DIRECTIONS:
All lines in the records below that hold "index" are to be shown.

+++ DATASET +++

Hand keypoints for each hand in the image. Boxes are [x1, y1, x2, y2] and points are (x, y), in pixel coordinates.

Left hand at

+++
+++ DATASET +++

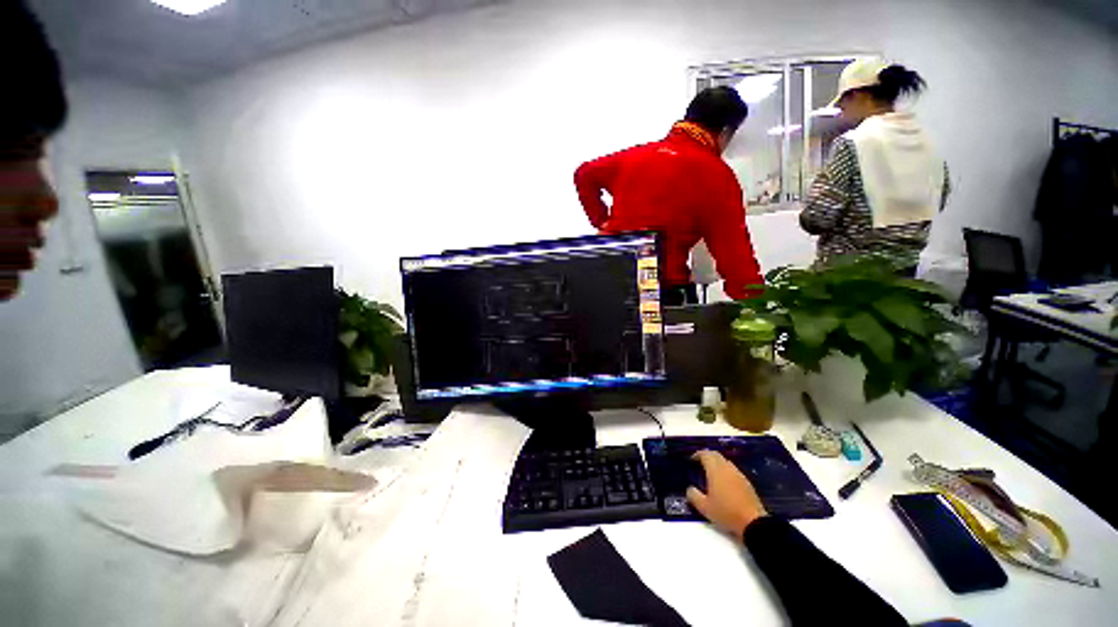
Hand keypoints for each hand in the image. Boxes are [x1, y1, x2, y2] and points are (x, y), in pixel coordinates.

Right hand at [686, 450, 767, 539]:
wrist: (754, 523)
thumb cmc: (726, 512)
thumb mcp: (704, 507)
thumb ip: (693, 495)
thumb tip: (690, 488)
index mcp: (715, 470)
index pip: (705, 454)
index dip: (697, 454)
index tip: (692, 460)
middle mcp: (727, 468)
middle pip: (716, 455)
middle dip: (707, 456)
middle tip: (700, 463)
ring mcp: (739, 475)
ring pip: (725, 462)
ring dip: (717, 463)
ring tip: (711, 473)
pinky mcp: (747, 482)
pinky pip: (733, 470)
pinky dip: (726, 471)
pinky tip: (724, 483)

+++

SOLUTION TO THIS TASK:
index mcp: (715, 470)
index pip: (705, 454)
index dip: (697, 454)
index tip: (692, 460)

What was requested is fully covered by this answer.